*** Opening of Given records ***

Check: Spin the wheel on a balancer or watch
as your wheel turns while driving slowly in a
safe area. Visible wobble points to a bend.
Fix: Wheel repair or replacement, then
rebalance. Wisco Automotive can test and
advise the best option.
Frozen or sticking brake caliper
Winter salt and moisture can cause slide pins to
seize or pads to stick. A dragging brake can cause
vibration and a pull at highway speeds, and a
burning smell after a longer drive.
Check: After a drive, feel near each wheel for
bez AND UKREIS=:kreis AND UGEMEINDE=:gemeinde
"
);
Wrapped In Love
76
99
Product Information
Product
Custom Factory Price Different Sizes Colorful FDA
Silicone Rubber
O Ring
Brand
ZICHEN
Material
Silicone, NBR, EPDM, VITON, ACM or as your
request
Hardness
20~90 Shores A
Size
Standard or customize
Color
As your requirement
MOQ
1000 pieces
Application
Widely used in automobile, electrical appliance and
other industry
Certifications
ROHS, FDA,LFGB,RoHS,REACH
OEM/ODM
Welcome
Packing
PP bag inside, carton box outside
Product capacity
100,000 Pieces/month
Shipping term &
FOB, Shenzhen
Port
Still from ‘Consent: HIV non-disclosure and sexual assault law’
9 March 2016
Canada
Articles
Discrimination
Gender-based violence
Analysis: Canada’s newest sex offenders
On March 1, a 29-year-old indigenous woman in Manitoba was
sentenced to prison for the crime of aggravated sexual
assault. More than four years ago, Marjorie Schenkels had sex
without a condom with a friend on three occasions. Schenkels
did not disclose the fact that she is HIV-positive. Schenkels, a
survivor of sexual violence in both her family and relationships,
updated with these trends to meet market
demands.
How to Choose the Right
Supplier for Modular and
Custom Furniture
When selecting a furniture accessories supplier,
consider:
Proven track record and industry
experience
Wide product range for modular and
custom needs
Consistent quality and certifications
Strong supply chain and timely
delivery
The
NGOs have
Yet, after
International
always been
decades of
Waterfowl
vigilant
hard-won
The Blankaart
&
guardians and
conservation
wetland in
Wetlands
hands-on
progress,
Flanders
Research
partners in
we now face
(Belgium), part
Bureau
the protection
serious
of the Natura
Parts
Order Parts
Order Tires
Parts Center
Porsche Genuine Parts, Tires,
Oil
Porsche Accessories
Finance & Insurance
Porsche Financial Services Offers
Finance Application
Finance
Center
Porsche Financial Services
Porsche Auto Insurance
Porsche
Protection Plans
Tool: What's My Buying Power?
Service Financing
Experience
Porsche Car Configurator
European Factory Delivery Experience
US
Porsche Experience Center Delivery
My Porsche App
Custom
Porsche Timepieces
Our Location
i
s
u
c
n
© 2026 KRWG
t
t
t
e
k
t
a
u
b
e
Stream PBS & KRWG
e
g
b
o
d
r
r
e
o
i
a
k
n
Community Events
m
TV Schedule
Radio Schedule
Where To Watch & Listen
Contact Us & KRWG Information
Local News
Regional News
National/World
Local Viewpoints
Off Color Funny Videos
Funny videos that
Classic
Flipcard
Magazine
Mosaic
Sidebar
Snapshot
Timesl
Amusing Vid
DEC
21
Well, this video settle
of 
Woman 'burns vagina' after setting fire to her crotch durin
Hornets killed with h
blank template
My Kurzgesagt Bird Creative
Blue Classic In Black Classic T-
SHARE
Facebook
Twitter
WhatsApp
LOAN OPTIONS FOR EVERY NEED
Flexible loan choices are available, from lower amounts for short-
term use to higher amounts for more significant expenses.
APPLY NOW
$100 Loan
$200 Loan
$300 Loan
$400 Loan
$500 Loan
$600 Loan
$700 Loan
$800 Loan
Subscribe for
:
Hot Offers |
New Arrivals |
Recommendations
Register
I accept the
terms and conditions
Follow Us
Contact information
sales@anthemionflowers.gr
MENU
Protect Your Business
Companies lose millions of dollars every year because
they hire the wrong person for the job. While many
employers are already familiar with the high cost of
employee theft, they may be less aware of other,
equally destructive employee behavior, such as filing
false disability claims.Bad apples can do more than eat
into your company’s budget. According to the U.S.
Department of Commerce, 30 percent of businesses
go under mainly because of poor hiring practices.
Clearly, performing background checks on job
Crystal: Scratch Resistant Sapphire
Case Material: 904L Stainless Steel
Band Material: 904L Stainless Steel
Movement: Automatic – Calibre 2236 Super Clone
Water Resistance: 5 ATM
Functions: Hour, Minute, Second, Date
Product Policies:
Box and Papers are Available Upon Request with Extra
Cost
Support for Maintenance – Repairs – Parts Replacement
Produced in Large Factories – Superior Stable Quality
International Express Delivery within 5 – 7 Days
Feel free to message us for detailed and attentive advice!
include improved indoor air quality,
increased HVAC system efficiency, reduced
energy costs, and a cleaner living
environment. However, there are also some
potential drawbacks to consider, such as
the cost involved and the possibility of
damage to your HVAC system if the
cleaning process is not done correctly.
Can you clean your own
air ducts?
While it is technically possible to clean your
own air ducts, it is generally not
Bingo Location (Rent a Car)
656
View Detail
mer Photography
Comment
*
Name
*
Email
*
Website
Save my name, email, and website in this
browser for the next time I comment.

*** Close of Given records ***

> [What to do]: Could you give the stretch from the start of the records through the line that contains "Analysis: Canada’s newest sex offenders" as a Markdown table with the columns Row and Line, numbering each line and skipping blank ones?

> [Response for this exercise]:
| Row | Line |
|---|---|
| 1 | Check: Spin the wheel on a balancer or watch |
| 2 | as your wheel turns while driving slowly in a |
| 3 | safe area. Visible wobble points to a bend. |
| 4 | Fix: Wheel repair or replacement, then |
| 5 | rebalance. Wisco Automotive can test and |
| 6 | advise the best option. |
| 7 | Frozen or sticking brake caliper |
| 8 | Winter salt and moisture can cause slide pins to |
| 9 | seize or pads to stick. A dragging brake can cause |
| 10 | vibration and a pull at highway speeds, and a |
| 11 | burning smell after a longer drive. |
| 12 | Check: After a drive, feel near each wheel for |
| 13 | bez AND UKREIS=:kreis AND UGEMEINDE=:gemeinde |
| 14 | " |
| 15 | ); |
| 16 | Wrapped In Love |
| 17 | 76 |
| 18 | 99 |
| 19 | Product Information |
| 20 | Product |
| 21 | Custom Factory Price Different Sizes Colorful FDA |
| 22 | Silicone Rubber |
| 23 | O Ring |
| 24 | Brand |
| 25 | ZICHEN |
| 26 | Material |
| 27 | Silicone, NBR, EPDM, VITON, ACM or as your |
| 28 | request |
| 29 | Hardness |
| 30 | 20~90 Shores A |
| 31 | Size |
| 32 | Standard or customize |
| 33 | Color |
| 34 | As your requirement |
| 35 | MOQ |
| 36 | 1000 pieces |
| 37 | Application |
| 38 | Widely used in automobile, electrical appliance and |
| 39 | other industry |
| 40 | Certifications |
| 41 | ROHS, FDA,LFGB,RoHS,REACH |
| 42 | OEM/ODM |
| 43 | Welcome |
| 44 | Packing |
| 45 | PP bag inside, carton box outside |
| 46 | Product capacity |
| 47 | 100,000 Pieces/month |
| 48 | Shipping term & |
| 49 | FOB, Shenzhen |
| 50 | Port |
| 51 | Still from ‘Consent: HIV non-disclosure and sexual assault law’ |
| 52 | 9 March 2016 |
| 53 | Canada |
| 54 | Articles |
| 55 | Discrimination |
| 56 | Gender-based violence |
| 57 | Analysis: Canada’s newest sex offenders |